[PYTHON] Exam Mathematics Part 1 (Question setting and data generation)

I will follow the theoretically well-known item reaction theory as a mathematical test and try to scratch the parameter estimation to some extent.

Since it is long to make one article, I will write it over multiple articles. The table of contents is as follows.

Mathematical exam part 1 (question setting and data generation)
Test Mathematical Part 2 (Mathematical Model of Item Reaction Theory)
Test Mathematics Part 3 (3PL model optimization)
Test Mathematical Part 4 (Implementation of Problem paramter Estimate)
Examination Mathematical Science 5 (Examinee paramter estimation)

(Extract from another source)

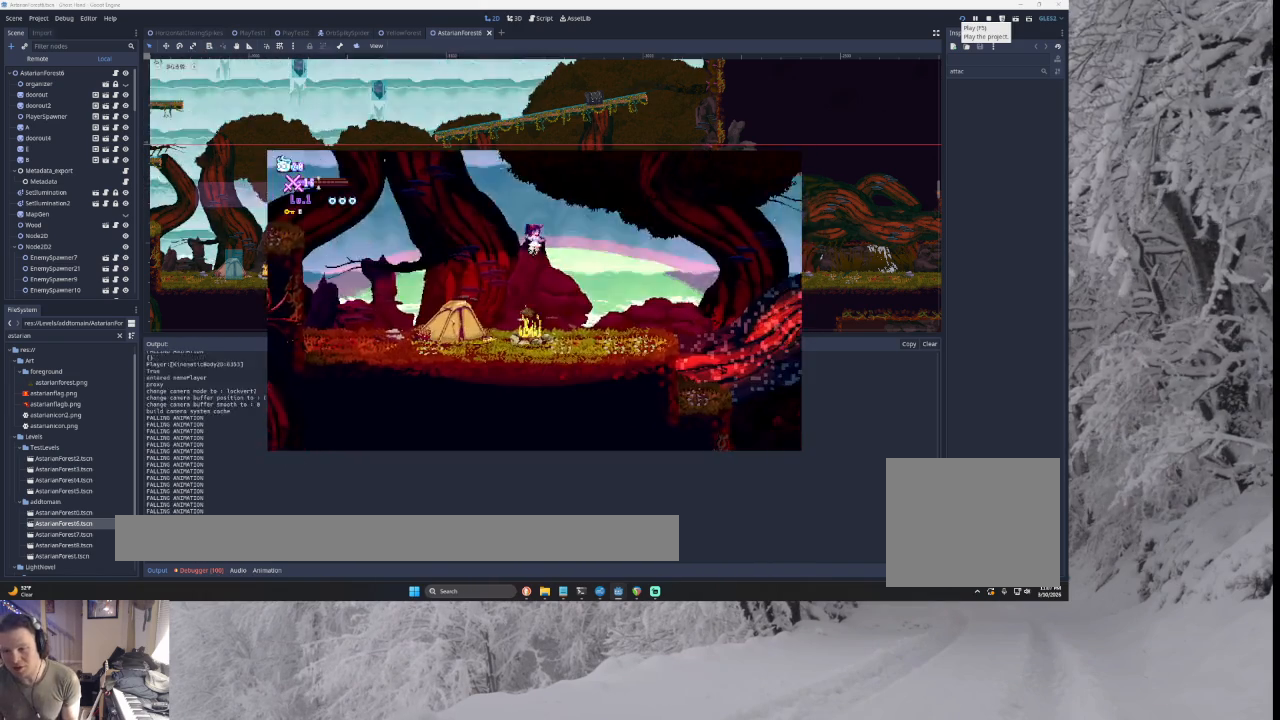
{"buttons": [], "left_stick": "right", "right_stick": "center", "events": []}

This time is Part 1 "Problem setting and data generation".

Problem setting

For example, consider a test such as the TOEIC or center test. Suppose multiple test takers solve multiple questions and get the following results:

	Candidate 1	Candidate 2	Candidate 3	Candidate 4	Candidate 5	Candidate 6	Candidate 7	Number of correct answers
Question 1	Positive	Positive	Positive	Positive	Positive	Wrong	Positive	6
Question 2	Wrong	Wrong	Wrong	Positive	Wrong	Wrong	Wrong	1
Question 3	Positive	Positive	Positive	Positive	Positive	Positive	Wrong	6
Question 4	Wrong	Wrong	Wrong	Positive	Wrong	Positive	Positive	3
Question 5	Wrong	Wrong	Wrong	Positive	Wrong	Wrong	Positive	2
Question 6	Positive	Positive	Positive	Positive	Wrong	Positive	Positive	6
Question 7	Positive	Wrong	Positive	Positive	Positive	Positive	Positive	6
Question 8	Wrong	Positive	Wrong	Wrong	Positive	Wrong	Positive	3
Question 9	Positive	Positive	Wrong	Positive	Positive	Positive	Positive	6
Question 10	Positive	Positive	Positive	Wrong	Wrong	Positive	Positive	5
Raw score	6	6	5	8	5	6	8

The view of the table is that the intersection of the test taker and the question is the correctness of the test taker in the question. For example, "Examinee 1 answered Q3 correctly" and "Examinee 6 answered Q5 incorrectly". ** Number of correct answers ** is the number of correct answers for all test takers of the question, and is the number of positive answers per line. ** Raw score ** is the total score when the correct answers are equal to 1 point, and is the positive number for each column.

Now, in this situation, let's say you want to ** estimate the test taker's ability and the difficulty of the question **. Candidates' abilities can be used to rank and pass or fail in exams, etc., and question difficulty can be used to adjust the difficulty of the entire exam when you want to reuse the questions. That's right.

What to think

Should the test taker's ability use the raw score as it is? If you do so, the scores for difficult and easy questions will be the same. I can't handle the situation where I happen to make a mistake in an easy problem even though I can solve a difficult problem.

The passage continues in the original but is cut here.